If you've read this far and feel cheated because you thought we were going to mock the Palestinians – you're right. It's all a trick to write about yet another war crime perpetrated by the Israel Defense Forces in 1967, a war crime which Canada Park-JNF was designed to conceal and bury. The tour was of the Latrun enclave, midway between Jerusalem and Jaffa, on land belonging to three villages that the IDF was unable to conquer and destroy in 1948: Imwas (Emmaus), Beit Nuba and Yalu.
Approximately 5,200 people lived in those three villages on the eve of the war's outbreak, on June 5, 1967. Lacking bomb shelters, some of them hid in nearby caves, others wandered in the direction of Ramallah, and still others remained in their homes – where rifles showed up, with soldiers behind them, ordering them to wander eastward.

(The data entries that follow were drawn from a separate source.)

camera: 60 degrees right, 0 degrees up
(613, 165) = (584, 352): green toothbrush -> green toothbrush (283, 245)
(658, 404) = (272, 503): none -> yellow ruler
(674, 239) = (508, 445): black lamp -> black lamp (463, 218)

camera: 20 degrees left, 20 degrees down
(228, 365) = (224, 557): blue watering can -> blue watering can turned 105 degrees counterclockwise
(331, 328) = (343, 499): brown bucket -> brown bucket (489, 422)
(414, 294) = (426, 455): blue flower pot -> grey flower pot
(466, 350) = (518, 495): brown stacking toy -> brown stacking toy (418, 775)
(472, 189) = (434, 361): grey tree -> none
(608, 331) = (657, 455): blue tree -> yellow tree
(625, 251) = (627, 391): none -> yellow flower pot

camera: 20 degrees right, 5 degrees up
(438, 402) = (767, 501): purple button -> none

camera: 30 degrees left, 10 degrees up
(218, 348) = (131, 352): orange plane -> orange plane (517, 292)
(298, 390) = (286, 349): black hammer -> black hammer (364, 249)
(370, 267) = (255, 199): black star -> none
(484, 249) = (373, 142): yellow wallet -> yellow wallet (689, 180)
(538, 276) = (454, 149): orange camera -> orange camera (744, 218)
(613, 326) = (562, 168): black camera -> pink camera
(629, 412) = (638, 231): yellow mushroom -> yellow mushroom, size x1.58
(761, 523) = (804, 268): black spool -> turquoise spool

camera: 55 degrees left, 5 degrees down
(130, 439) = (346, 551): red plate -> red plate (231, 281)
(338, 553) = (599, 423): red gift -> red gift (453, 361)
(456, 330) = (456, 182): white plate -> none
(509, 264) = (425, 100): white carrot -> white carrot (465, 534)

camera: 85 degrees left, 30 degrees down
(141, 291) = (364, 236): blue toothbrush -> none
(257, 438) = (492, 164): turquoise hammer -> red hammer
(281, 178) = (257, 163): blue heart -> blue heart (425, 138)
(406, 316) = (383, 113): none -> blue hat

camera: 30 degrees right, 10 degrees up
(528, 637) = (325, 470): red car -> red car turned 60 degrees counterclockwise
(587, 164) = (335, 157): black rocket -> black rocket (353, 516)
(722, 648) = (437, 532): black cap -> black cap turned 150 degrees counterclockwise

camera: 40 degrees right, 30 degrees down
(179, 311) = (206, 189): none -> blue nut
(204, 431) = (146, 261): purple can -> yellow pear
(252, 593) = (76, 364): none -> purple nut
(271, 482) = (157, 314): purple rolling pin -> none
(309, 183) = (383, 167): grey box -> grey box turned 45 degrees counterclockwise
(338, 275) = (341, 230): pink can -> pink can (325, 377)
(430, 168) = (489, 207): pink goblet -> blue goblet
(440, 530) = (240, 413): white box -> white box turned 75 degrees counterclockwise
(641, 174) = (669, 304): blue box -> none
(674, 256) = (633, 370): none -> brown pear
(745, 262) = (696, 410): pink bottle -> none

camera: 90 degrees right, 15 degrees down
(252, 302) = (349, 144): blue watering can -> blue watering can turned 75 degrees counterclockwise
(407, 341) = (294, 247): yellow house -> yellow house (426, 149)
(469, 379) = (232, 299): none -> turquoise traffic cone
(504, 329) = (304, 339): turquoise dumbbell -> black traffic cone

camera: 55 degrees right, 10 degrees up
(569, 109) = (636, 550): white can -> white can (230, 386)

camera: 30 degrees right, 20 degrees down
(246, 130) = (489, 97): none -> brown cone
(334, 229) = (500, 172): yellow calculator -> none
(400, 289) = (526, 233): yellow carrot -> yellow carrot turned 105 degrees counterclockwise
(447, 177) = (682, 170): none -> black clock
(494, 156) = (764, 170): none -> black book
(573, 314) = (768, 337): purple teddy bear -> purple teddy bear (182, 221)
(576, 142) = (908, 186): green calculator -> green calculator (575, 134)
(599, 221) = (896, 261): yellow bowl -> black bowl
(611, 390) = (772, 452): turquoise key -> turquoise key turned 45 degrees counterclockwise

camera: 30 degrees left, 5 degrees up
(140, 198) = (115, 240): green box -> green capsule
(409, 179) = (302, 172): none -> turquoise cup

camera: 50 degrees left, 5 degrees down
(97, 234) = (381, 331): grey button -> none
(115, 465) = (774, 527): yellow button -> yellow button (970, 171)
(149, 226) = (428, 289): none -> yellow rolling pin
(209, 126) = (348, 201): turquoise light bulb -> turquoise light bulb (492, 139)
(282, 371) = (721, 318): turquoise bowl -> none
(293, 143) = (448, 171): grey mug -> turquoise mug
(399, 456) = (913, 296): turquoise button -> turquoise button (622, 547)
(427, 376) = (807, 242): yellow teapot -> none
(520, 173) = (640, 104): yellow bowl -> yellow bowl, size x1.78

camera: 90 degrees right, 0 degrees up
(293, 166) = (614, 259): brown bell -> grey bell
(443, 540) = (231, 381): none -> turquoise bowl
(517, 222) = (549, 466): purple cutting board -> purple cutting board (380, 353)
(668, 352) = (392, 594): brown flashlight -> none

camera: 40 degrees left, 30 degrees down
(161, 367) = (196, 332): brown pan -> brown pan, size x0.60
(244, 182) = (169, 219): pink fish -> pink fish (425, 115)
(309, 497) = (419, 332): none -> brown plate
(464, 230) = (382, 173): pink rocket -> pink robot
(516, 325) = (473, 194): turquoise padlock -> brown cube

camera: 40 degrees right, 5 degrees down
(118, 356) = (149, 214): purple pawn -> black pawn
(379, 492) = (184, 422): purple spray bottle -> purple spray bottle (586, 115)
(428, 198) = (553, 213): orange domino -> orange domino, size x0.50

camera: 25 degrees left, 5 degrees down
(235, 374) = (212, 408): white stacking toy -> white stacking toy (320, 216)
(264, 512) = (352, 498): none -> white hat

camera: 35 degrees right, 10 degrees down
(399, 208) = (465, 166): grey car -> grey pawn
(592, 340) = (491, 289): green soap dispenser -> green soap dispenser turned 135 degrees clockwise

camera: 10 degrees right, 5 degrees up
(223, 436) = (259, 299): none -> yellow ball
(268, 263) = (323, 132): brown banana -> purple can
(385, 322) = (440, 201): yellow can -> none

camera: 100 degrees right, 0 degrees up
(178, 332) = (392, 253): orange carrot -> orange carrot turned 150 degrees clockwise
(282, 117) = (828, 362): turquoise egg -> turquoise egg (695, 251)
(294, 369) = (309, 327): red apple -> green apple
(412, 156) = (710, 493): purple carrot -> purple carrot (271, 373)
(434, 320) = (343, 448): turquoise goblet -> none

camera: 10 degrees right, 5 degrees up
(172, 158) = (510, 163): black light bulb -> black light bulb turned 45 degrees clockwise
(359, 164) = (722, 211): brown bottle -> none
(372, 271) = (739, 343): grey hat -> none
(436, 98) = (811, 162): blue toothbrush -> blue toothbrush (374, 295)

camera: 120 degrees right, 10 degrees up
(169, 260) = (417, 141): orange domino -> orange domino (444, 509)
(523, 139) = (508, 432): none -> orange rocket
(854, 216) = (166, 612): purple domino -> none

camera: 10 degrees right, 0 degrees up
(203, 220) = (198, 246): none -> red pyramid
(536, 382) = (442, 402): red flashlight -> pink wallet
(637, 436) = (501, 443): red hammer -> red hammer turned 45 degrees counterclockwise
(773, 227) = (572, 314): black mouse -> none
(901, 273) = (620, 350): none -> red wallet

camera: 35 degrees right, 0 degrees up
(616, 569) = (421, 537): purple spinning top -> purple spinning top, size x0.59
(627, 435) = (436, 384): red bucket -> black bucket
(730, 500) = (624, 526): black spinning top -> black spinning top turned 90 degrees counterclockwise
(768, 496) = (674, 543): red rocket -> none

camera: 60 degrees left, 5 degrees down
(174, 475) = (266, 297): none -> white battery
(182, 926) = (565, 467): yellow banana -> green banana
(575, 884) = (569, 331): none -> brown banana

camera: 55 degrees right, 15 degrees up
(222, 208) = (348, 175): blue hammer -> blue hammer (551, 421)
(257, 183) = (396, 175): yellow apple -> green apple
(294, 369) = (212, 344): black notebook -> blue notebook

Schools, mosques, an ancient church, olive presses, paths to fields and orchards, bubbling streams, mountain air, sabra bushes, carob and olive and deciduous trees, harvested fields, graves, water cisterns.
All this our soldiers saw. And probably the rifles thought to themselves, and the soldiers behind them repeated: How infuriating this rootedness is, how annoying the way the beauty of nature combines with the human touch of non-Jews, how exasperating that this isn't ours.
The magic word "security" was pulled out and before you knew it they brought in the bulldozers and destroyed and detonated and trampled. Not for the first time, not for the last. And the owners of all that beauty – the elderly, the children, the infants – heard and watched the explosions from a kilometer or two away.
When they asked to return after the war, to rebuild their homes, Maj. Gen. Uzi Narkis issued a military order declaring the areas closed. The settlement of Mevo Horon was built on the land of Beit Nuba. Highways were constructed, signs were conveniently posted for hikers, checkpoints were established, a separation fence went up. And the locals are not only unable to return to their land – they aren't even allowed back to see the ruins and to roam among olive trees planted by their grandparents.
The PLO negotiations department wanted to convey a message to the Israelis and the diplomats: The 50 square kilometers of the Latrun enclave are part of the occupied Palestinian state, like East Jerusalem and the Jordan Valley. Do you want a two-state solution? Then these villages will be rehabilitated and their inhabitants will live in them once again.
And incidentally, if you're curious – the Canadian representative in the Palestinian Authority was not invited to the tour.